To the editor: Nancy Stuart's recent letter really resonated with me.

I just returned from an 18-day trip (taking care of family business) to Lake Jackson, Texas, a town of 25,000 and home to one of Dow Chemical's largest chemical plants.

Like Tennessee, Texas has restrictive and regressive policies regarding reproductive rights and treatment for the incarcerated. Texas also has a "Wild West" atmosphere regarding gun ownership — laws that allow its citizens to mostly carry guns wherever they choose. But what disturbed me were the observations I made regarding the culture. Some things (like Ms. Stuart) I found "eye-opening" and "disheartening":

1. Minimal acknowledgement of the climate crisis. Little effort to recycle or reduce the use of plastic. I saw scant evidence of solar panels. Despite Texas being sunny and having ample land, I see more solar fields in the Berkshires than I did in Texas. And, in Texas, the bigger (and less fuel-efficient) your vehicle is, the better; hybrid vehicles are few and far between.
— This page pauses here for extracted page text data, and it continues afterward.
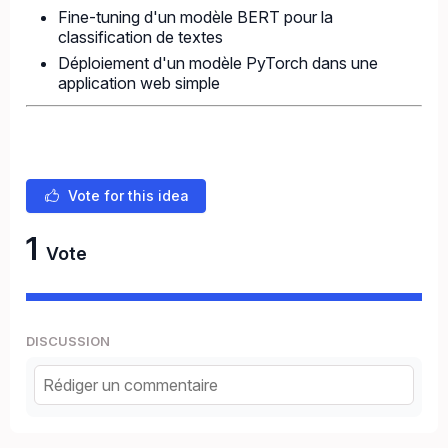
Fine-tuning d'un modèle BERT pour la
classification de textes
Déploiement d'un modèle PyTorch dans une
application web simple
Vote for this idea
1
Vote
DISCUSSION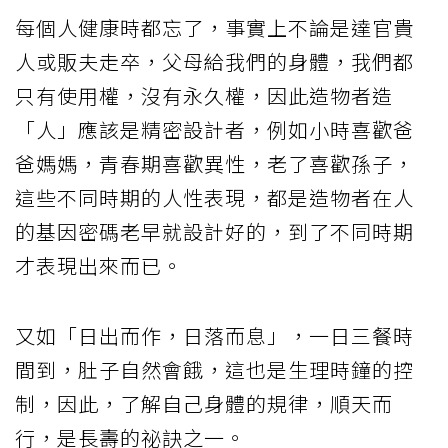
每個人健康時都忘了，事實上不論是達官貴
人或販夫走卒，父母給我們的身體，我們都
只有使用權，沒有永久權，因此造物者造
「人」應該是精密設計者，例如小時喜歡爸
爸媽媽，青春期喜歡異性，老了喜歡孫子，
這些不同時期的人性表現，都是造物者在人
的基因密碼老早就設計好的，到了不同時期
才表現出來而已。
又如「日出而作，日落而息」，一日三餐時
間到，肚子自然會餓，這也是生理時鐘的控
制，因此，了解自己身體的規律，順天而
行，是長壽的祕訣之一。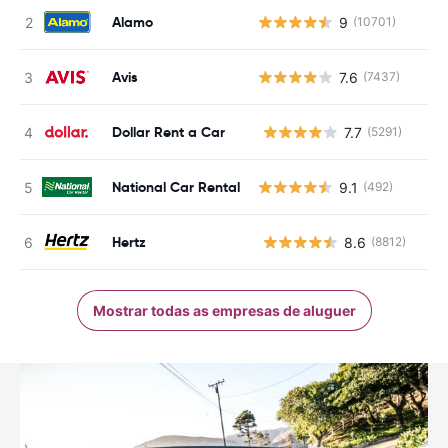
Alamo
9
(10701)
Avis
7.6
(7437)
Dollar Rent a Car
7.7
(5291)
N
National Car Rental
9.1
(492)
Hertz
8.6
(8812)
N
Mostrar todas as empresas de aluguer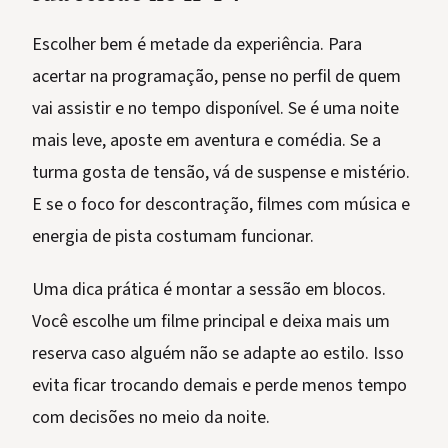
Escolher bem é metade da experiência. Para
acertar na programação, pense no perfil de quem
vai assistir e no tempo disponível. Se é uma noite
mais leve, aposte em aventura e comédia. Se a
turma gosta de tensão, vá de suspense e mistério.
E se o foco for descontração, filmes com música e
energia de pista costumam funcionar.
Uma dica prática é montar a sessão em blocos.
Você escolhe um filme principal e deixa mais um
reserva caso alguém não se adapte ao estilo. Isso
evita ficar trocando demais e perde menos tempo
com decisões no meio da noite.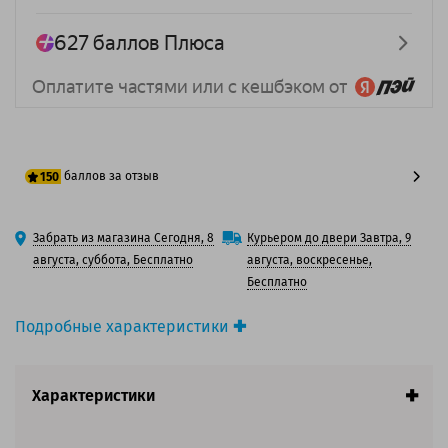
баллов за отзыв
150
125 баллов
Забрать из магазина Сегодня, 8
Курьером до двери Завтра, 9
150 баллов
августа, суббота, Бесплатно
августа, воскресенье,
Бесплатно
Подробные характеристики
Производитель принтера:
HP
Вид товара:
Фотобарабан
Характеристики
Оригинальность:
Оригинальный
Аналог:
HP W9215MC / W9215-67901
Цвет:
Голубой / Желтый / Пурпурный / Черный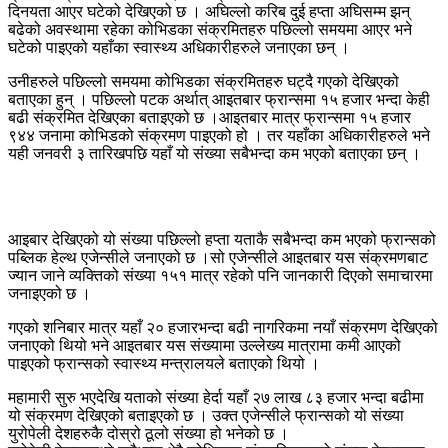
दिनयता आएर घटेको देखिएको छ । अघिल्लो करिब दुई हप्ता अघिसम्म झन्
बढेको अवस्थामा रहेका कोभिडका संक्रमितहरु पछिल्लो समयमा आएर भने
घटेको पाइएको यहाँका स्वास्थ्य अधिकारीहरुले जनाएका छन् ।
उनीहरुले पछिल्लो समयमा कोभिडका संक्रमितहरु घट्दै गएको देखिएको
बताएका हुन् । पछिल्लो पटक अर्थात् आइतबार फ्रान्समा १५ हजार भन्दा केही
बढी संक्रमित देखिएका बताइएको छ ।आइतबार मात्र फ्रान्समा १५ हजार
९४४ जनामा कोभिडको संक्रमण पाइएको हो । तर यहाँका अधिकारीहरुले भने
यही जनवरी ३ तारिखपछि यहाँ यो संख्या सबैभन्दा कम भएको बताएका छन् ।
आइबार देखिएको यो संख्या पछिल्लो हप्ता यताकै सबैभन्दा कम भएको फ्रान्सको
पब्लिक हेल्थ एजेन्सीले जनाएको छ ।सो एजेन्सीले आइतबार यस संक्रमणबाट
ज्यान जाने व्यक्तिको संख्या १५१ मात्र रहेको पनि जानकारी दिएको समाचारमा
जनाइएको छ ।
गएको शनिबार मात्र यहाँ २० हजारभन्दा बढी नागरिकमा नयाँ संक्रमण देखिएको
जनाएको थियो भने आइतबार यस संख्यामा उल्लेख्य मात्रामा कमी आएको
पाइएको फ्रान्सको स्वास्थ्य मन्त्रालयले बताएको थियो ।
महामारी सुरु भएदेखि यताको संख्या हेर्दा यहाँ २७ लाख ८३ हजार भन्दा बढीमा
यो संक्रमण देखिएको बताइएको छ । उक्त एजेन्सीले फ्रान्सको यो संख्या
युरोपेली देशहरुकै दोस्रो ठूलो संख्या हो भनेको छ ।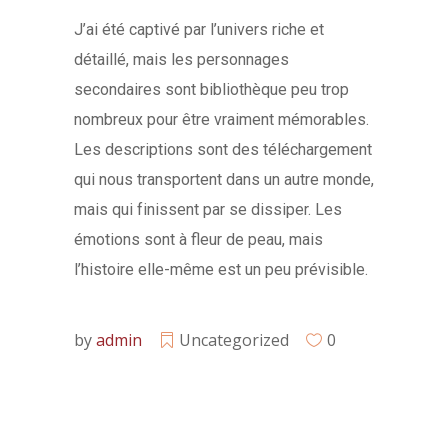
J’ai été captivé par l’univers riche et
détaillé, mais les personnages
secondaires sont bibliothèque peu trop
nombreux pour être vraiment mémorables.
Les descriptions sont des téléchargement
qui nous transportent dans un autre monde,
mais qui finissent par se dissiper. Les
émotions sont à fleur de peau, mais
l’histoire elle-même est un peu prévisible.
by
admin
Uncategorized
0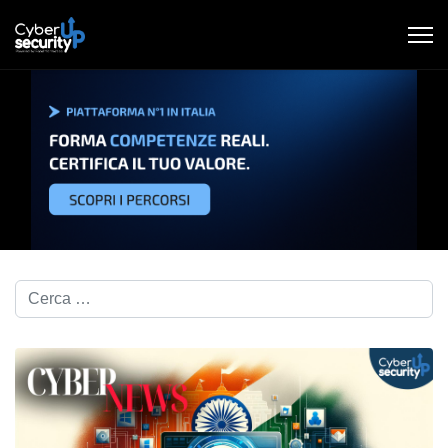
Cerca nel blog...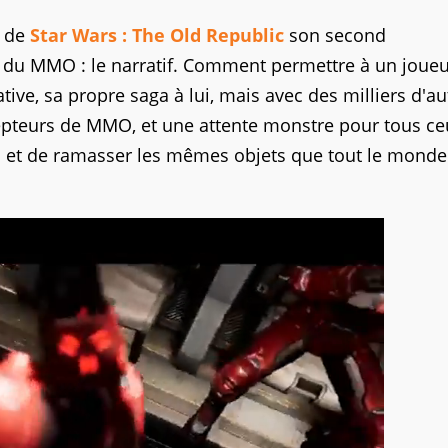
de
Star Wars : The Old Republic
son second
l du MMO : le narratif. Comment permettre à un joue
ive, sa propre saga à lui, mais avec des milliers d'au
cepteurs de MMO, et une attente monstre pour tous ce
 et de ramasser les mêmes objets que tout le monde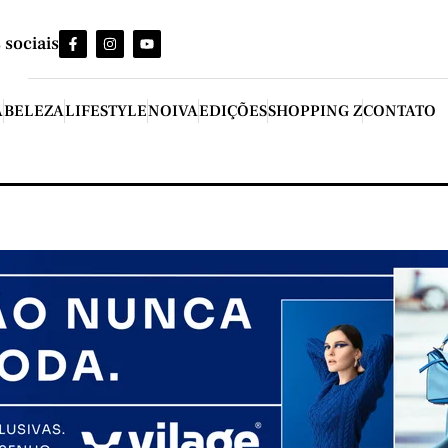
 sociais
A
BELEZA
LIFESTYLE
NOIVA
EDIÇÕES
SHOPPING Z
CONTATO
2. Minimal accessibility to quality journalism. One Sunday, I spent 30 minutes searching for a Houston Chronicle to purchase. And, forget about a New York Times. I only need go to one of three small country stores 15 minutes from my home to purchase (along with an Eagle) an assortment of award-winning newspapers. While Lake Jackson isn't a "food desert," I felt it was an intellectual one.
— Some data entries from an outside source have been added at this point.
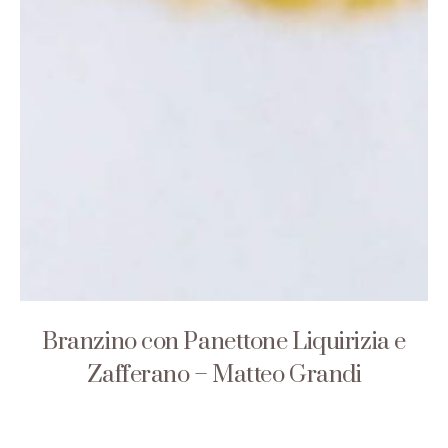
Branzino con Panettone Liquirizia e
Zafferano – Matteo Grandi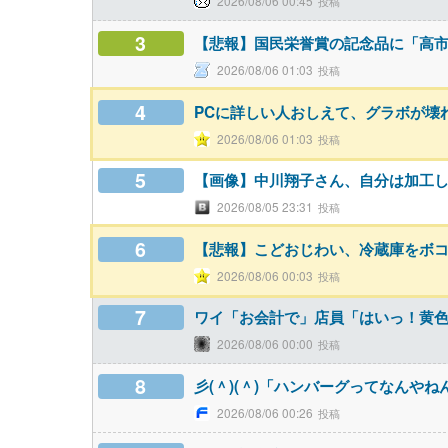
2026/08/06 00:45
3
【悲報】国民栄誉賞の記念品に「高
2026/08/06 01:03
4
PCに詳しい人おしえて、グラボが壊
2026/08/06 01:03
5
【画像】中川翔子さん、自分は加工
2026/08/05 23:31
6
【悲報】こどおじわい、冷蔵庫をボ
2026/08/06 00:03
7
ワイ「お会計で」店員「はいっ！黄色
2026/08/06 00:00
8
彡(＾)(＾)「ハンバーグってなんや
2026/08/06 00:26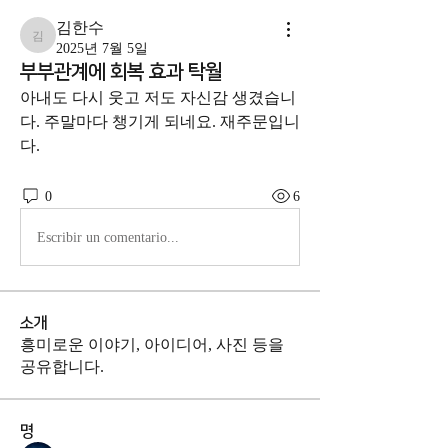
김한수
김한수
2025년 7월 5일
부부관계에 회복 효과 탁월
아내도 다시 웃고 저도 자신감 생겼습니
다. 주말마다 챙기게 되네요. 재주문입니
다.
0
6
Escribir un comentario...
소개
흥미로운 이야기, 아이디어, 사진 등을
공유합니다.
명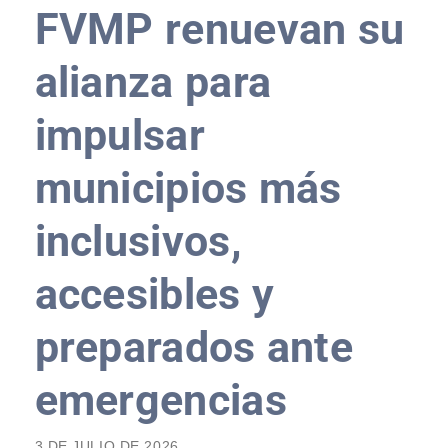
FVMP renuevan su
alianza para
impulsar
municipios más
inclusivos,
accesibles y
preparados ante
emergencias
3 DE JULIO DE 2026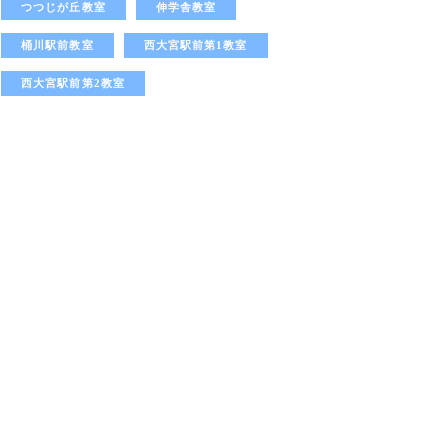
つつじが丘教室
伸学舎教室
桶川駅前教室
西大宮駅前第1教室
西大宮駅前第2教室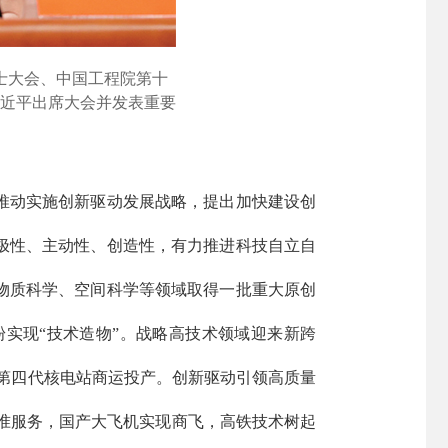
士大会、中国工程院第十
近平出席大会并发表重要
推动实施创新驱动发展战略，提出加快建设创
积极性、主动性、创造性，有力推进科技自立自
物质科学、空间科学等领域取得一批重大原创
实现“技术造物”。战略高技术领域迎来新跨
首座第四代核电站商运投产。创新驱动引领高质量
准服务，国产大飞机实现商飞，高铁技术树起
3. The honoring of a slave holder. Abner Jackson (after which Lake Jackson and a major thorough are named) is notable (unlike Jefferson and Washington) for no other reason than he owned the plantation on which Lake Jackson was built.
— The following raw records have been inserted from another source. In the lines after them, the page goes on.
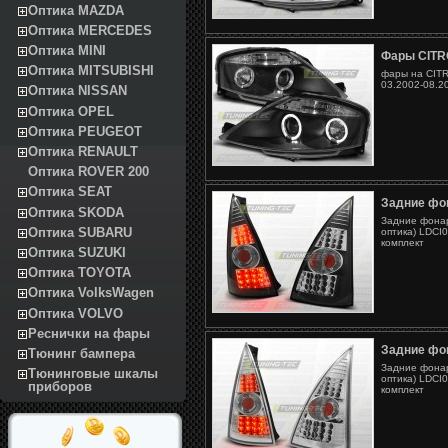
Оптика MAZDA
Оптика MERCEDES
Оптика MINI
Фары CITR
Оптика MITSUBISHI
фары на CITR
03.2002-08.2
Оптика NISSAN
Оптика OPEL
Оптика PEUGEOT
Оптика RENAULT
Оптика ROVER 200
Оптика SEAT
Задние фо
Оптика SKODA
Задние фона
Оптика SUBARU
оптика) LDCI0
комплект
Оптика SUZUKI
Оптика TOYOTA
Оптика VolksWagen
Оптика VOLVO
Реснички на фары
Задние фо
Тюнинг бампера
Задние фона
Тюнинговые шкалы
оптика) LDCI0
приборов
комплект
4. Rampant COVID misinformation. I met folks who believed (even some health care providers) that the vaccine was developed using newly aborted fetal tissue.

5. Widespread adoration for Donald Trump. An investment app promoted by the former president was recommended because "everything he ( Trump) touches turns to gold."

I realize there are folks in Massachusetts who are climate and COVID deniers and devotees of Mr. Trump. Thankfully, those folks are the minority. Here, we value science, education and environment, and promote and protect those values. In Texas, everything takes a back seat to the pursuit of money.

Thank you, Ms. Stuart, for articulately expressing why you feel "lucky" to live in Massachusetts. I feel exactly the same way.